_Exercise goal_
Please output the line containing "jewelry box: present" and all lines that follow it in the data below, exactly, with no pictures.

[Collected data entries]
-.-.-

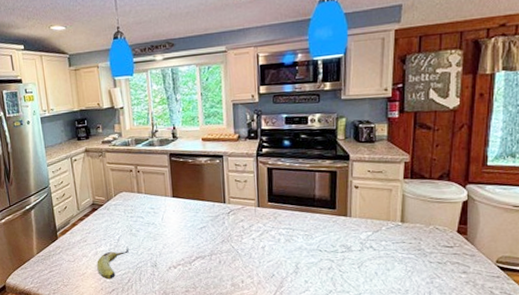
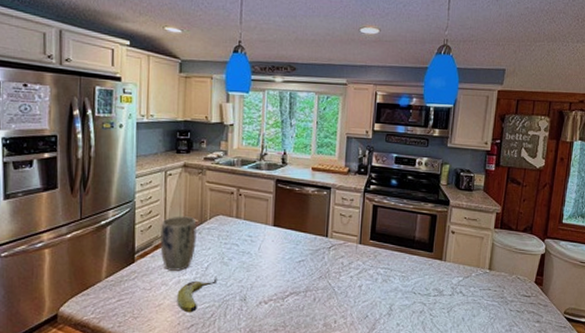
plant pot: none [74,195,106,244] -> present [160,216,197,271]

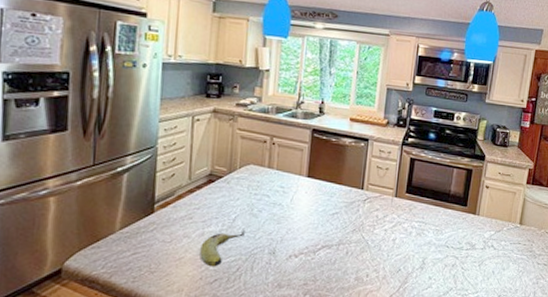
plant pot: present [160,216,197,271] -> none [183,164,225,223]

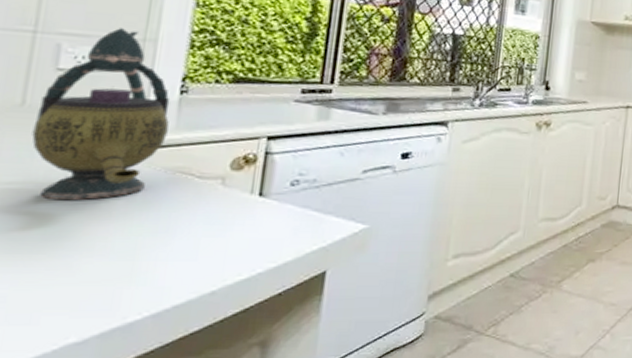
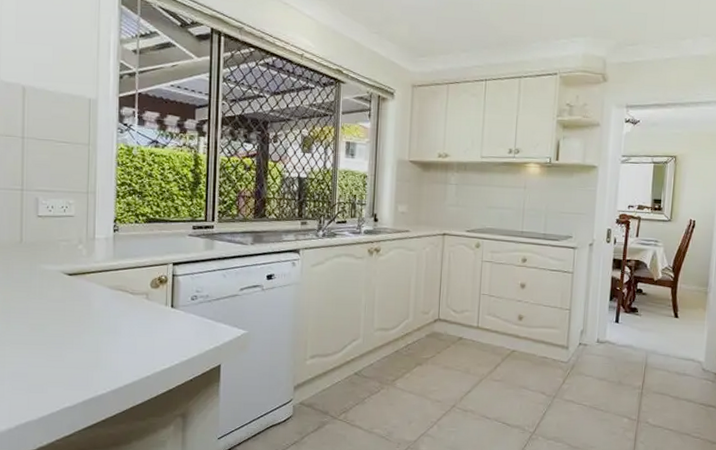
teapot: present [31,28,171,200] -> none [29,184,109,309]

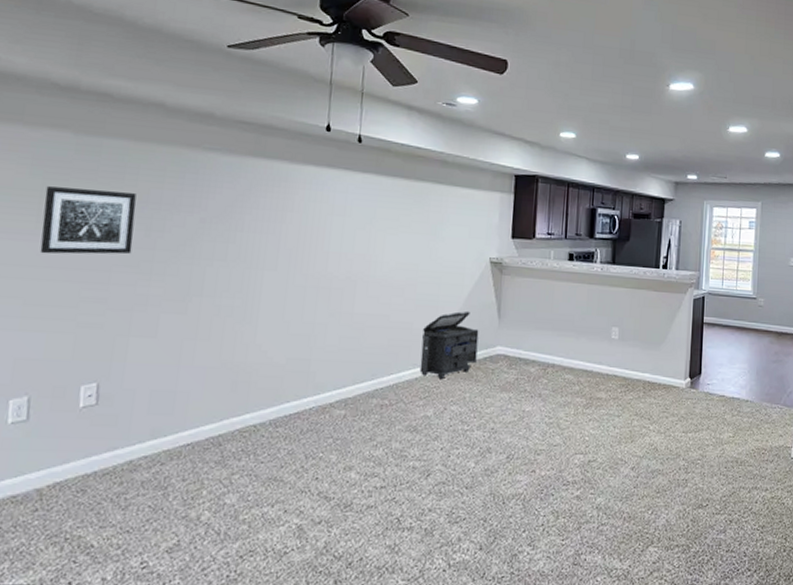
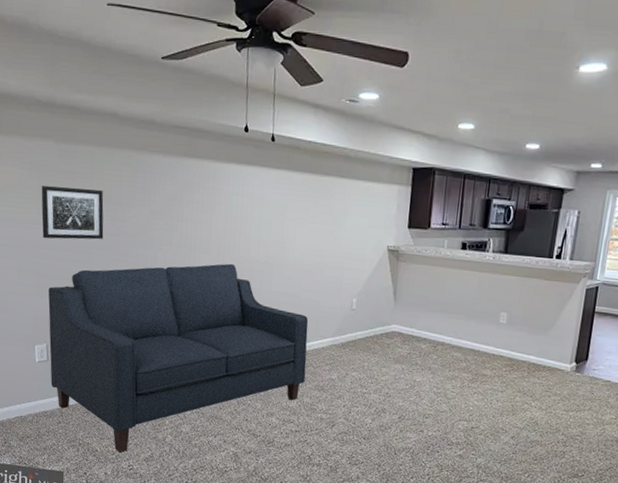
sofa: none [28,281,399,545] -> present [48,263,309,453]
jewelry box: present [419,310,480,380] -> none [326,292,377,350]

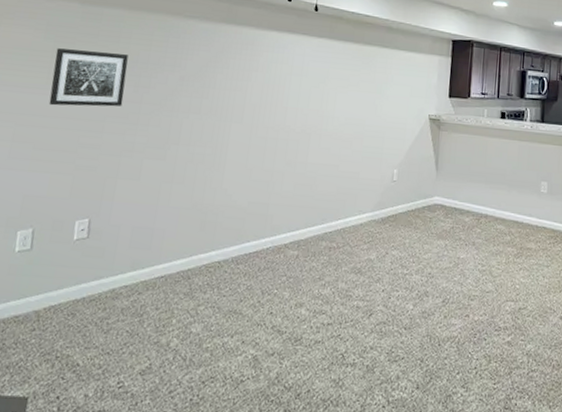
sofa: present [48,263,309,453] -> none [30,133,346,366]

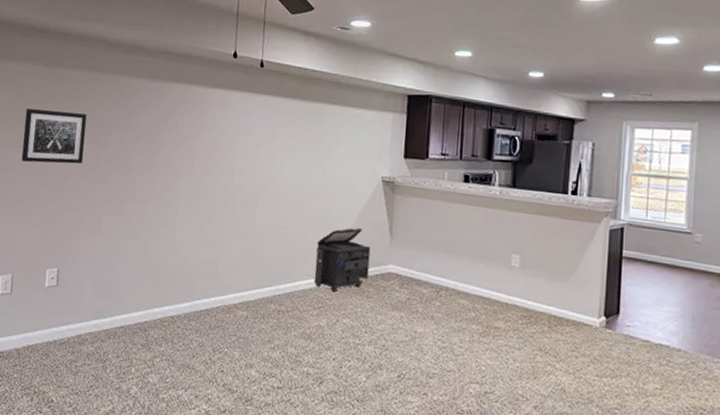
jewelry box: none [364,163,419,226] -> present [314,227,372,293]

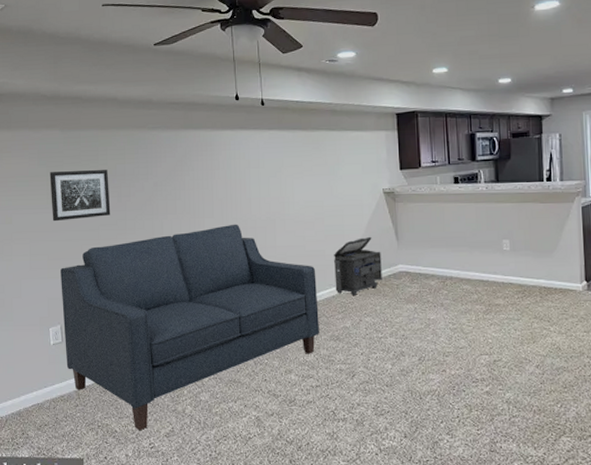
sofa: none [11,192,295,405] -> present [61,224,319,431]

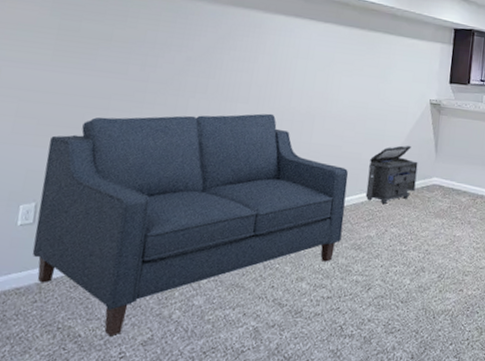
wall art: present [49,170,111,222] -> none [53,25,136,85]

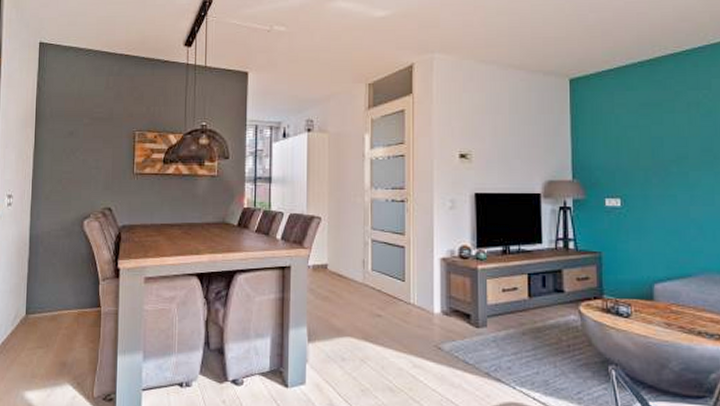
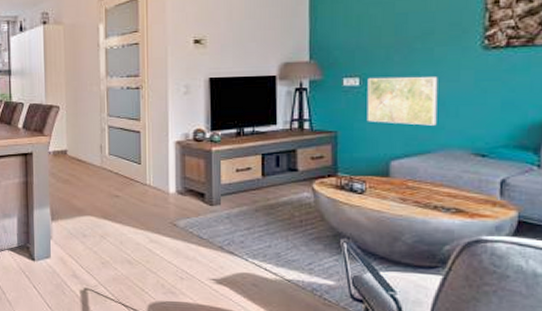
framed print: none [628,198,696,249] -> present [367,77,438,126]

-.-.-

_Exercise output_
jewelry box: present [419,310,480,380] -> none [326,292,377,350]

sofa: present [48,263,309,453] -> none [30,133,346,366]

jewelry box: none [364,163,419,226] -> present [314,227,372,293]

sofa: none [11,192,295,405] -> present [61,224,319,431]

wall art: present [49,170,111,222] -> none [53,25,136,85]

framed print: none [628,198,696,249] -> present [367,77,438,126]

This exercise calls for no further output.